If separate viewings are too difficult, you might try organising an Open House – have a day when you welcome multiple tenants to come and take a look, all at once.
Stage 6: Handle the LOI and the TA
The Letter Of Intent (LOI) is a prelude to the Tenancy Agreement (TA). Note that the LOI is not absolutely necessary – if you and the tenant are willing, you can skip straight to the TA.
The TA is the legally binding document, not the LOI.
The LOI should state:
- Rental price
- Lease dates (exact start and end)
- Names of the landlord and tenants
- Other agreements and promises, such as agreed-upon maintenance work, or allowing pets, smoking, etc.
The LOI is usually – but not always – accompanied by a good faith deposit. This is the same amount as the security deposit and is converted to the security deposit once the TA is signed.
If you’re renting out an HDB flat, you should register the tenant with HDB once the LOI is settled. There’s a fee of $20.
Once the LOI is signed, the TA will usually be sent to the tenant within three days. We strongly advise that you use this template TA provided by CEA. You don’t have to, but it’s a good idea as it’s the most widely used and understood version.
Read through the terms and conditions, and just fill in the details where appropriate.
Under this template, the utility bills go to the tenant, as well as the maintenance of air-conditioners. You may need to tweak this though, if the tenant doesn’t agree.
For minor repairs, the amount is up to you to fill; but at present, this is usually $150, and it’s what most tenants will expect (this just means that, for minor repairs, tenants will pay the first $150 and you will pay the rest).
The problem-free period on the TA is usually one month.
Once the TA is signed, you can collect the security deposit. This is usually, but not always, one month’s rent for a one-year lease (and two months’ rent for a two-year lease, and so forth).

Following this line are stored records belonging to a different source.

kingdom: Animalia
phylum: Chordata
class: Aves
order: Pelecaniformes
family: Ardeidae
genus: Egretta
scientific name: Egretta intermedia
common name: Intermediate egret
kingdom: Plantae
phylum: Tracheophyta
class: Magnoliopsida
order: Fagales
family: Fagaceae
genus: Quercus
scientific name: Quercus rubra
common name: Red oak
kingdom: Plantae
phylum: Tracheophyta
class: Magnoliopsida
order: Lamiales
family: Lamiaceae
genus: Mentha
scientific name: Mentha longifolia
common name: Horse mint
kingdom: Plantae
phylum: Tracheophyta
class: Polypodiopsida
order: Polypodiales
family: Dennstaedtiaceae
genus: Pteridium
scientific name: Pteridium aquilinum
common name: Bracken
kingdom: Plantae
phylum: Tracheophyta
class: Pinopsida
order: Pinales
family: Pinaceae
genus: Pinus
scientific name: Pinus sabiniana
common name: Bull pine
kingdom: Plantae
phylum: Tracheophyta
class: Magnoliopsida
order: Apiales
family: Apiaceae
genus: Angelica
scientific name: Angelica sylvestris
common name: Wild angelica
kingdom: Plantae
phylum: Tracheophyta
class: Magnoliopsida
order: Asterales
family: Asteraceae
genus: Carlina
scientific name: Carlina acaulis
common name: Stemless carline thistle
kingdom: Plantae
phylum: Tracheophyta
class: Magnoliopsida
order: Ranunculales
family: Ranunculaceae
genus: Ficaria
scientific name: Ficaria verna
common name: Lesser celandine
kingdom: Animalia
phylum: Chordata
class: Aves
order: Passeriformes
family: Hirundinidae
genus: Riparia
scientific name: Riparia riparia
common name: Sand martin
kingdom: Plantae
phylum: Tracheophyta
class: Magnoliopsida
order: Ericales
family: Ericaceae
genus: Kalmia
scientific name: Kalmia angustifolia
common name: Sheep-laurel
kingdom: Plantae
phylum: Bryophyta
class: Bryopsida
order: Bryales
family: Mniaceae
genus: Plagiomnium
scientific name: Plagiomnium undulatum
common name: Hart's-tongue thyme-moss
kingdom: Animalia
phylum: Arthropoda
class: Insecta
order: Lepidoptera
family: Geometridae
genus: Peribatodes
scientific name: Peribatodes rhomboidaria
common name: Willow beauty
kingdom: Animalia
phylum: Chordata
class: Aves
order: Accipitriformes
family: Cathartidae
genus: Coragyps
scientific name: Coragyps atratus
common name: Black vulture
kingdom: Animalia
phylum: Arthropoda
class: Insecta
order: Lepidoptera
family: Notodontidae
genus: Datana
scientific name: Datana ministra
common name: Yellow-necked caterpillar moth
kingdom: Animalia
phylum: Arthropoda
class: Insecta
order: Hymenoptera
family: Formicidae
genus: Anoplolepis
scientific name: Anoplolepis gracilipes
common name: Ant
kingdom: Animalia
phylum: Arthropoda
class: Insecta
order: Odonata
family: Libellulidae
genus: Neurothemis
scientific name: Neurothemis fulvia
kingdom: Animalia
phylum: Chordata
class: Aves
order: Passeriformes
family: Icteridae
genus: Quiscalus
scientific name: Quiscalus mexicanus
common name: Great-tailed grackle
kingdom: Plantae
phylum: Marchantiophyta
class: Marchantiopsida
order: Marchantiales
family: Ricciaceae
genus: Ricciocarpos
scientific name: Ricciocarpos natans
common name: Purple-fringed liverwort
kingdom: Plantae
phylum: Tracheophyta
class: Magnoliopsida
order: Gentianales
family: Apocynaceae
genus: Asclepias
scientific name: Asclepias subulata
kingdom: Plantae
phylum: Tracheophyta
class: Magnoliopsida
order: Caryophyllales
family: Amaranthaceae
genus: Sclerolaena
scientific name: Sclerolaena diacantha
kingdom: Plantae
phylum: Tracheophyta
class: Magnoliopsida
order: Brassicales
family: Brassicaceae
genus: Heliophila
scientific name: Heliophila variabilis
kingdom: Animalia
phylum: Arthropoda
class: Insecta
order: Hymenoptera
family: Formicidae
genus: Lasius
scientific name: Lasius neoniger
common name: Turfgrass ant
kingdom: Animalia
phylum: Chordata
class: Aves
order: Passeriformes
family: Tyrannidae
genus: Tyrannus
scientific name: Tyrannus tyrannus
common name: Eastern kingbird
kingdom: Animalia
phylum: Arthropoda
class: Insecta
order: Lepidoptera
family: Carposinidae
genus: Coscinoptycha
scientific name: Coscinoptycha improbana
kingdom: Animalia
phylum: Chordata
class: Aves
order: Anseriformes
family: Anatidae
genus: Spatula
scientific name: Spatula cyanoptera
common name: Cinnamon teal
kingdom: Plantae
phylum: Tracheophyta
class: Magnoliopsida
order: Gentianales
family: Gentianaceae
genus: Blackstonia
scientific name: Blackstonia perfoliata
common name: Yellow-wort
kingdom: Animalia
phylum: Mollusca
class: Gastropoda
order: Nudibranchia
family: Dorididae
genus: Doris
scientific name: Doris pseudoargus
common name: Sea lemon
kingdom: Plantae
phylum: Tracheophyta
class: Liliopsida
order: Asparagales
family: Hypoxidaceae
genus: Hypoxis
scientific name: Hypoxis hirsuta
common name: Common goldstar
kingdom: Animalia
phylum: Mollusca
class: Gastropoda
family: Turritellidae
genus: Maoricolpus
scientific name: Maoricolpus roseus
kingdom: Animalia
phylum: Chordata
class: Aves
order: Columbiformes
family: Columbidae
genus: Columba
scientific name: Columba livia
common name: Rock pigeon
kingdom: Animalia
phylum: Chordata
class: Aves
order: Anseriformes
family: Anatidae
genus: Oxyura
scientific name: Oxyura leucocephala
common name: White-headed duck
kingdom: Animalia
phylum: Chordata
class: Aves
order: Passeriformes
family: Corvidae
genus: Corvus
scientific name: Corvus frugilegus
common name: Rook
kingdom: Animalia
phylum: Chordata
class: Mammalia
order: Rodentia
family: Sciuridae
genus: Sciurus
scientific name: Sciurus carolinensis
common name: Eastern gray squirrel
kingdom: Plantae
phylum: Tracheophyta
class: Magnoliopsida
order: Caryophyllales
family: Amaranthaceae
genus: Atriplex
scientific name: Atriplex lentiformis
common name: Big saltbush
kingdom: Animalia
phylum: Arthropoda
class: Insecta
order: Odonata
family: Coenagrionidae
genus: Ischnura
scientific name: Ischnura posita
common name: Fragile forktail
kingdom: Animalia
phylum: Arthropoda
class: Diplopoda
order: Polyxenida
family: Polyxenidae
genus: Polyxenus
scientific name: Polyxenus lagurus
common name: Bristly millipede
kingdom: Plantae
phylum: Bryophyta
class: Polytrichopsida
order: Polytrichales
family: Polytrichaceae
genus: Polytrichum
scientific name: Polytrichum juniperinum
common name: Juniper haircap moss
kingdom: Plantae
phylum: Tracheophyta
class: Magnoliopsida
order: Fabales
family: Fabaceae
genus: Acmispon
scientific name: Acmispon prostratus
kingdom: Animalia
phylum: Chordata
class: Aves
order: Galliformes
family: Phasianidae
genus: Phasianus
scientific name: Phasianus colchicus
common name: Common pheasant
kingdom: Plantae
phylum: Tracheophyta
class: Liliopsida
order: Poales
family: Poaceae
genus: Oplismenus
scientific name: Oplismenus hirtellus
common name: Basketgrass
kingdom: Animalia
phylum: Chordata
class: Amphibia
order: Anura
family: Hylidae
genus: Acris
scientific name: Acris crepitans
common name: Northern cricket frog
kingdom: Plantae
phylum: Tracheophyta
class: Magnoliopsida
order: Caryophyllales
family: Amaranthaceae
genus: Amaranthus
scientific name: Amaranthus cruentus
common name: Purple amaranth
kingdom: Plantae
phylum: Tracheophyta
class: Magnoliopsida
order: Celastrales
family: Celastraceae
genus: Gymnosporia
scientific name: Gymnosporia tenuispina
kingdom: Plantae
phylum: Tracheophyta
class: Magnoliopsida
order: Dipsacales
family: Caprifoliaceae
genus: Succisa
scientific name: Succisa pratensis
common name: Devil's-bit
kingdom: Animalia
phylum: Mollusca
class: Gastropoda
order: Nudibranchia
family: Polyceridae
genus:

Stage 7: For fully-furnished units, prepare the inventory list and walk-through
The inventory list is just that, a list of all the things in the unit which belong to you (to prevent confusion between your belongings and the tenant’s in the future).
Practically speaking, most landlords will list just valuable items, not literally every last thing. This means appliances, artwork, antiques, and so forth. It’s a good idea to also take pictures of the items, to show the state they’re currently in.
Step 8: Final handover
On the day the tenant moves in, do a final walk-through, and show that the TA conditions have been met (e.g., show where their requested maintenance work has been done).
You should also explain each item on the inventory list, and make sure the tenant has a copy.
It’s also good to take photos of the place during handover and point out scuffs/marks/defects that were already there in the first place – together with the tenant.
Ensure that you have a detailed set of photos taken (you’d thank us later), as this helps once the tenancy is over to prevent unnecessary conflict and a peaceful future handover.
Some other details to remember are:
- Spare keys, and key cards if you rent out a condo
- Telling the tenant where to send your mail, if it ends up in their mailbox
- The list of plumbers, locksmiths, and other contractors that you prefer they call in emergencies
We suggest you make prior arrangements to check on the unit, every quarter or every six months.
That’s most of what you need to know. Beyond this, it’s a combination of common sense and experience, to handle issues like disputes between tenants, or lease-breakers.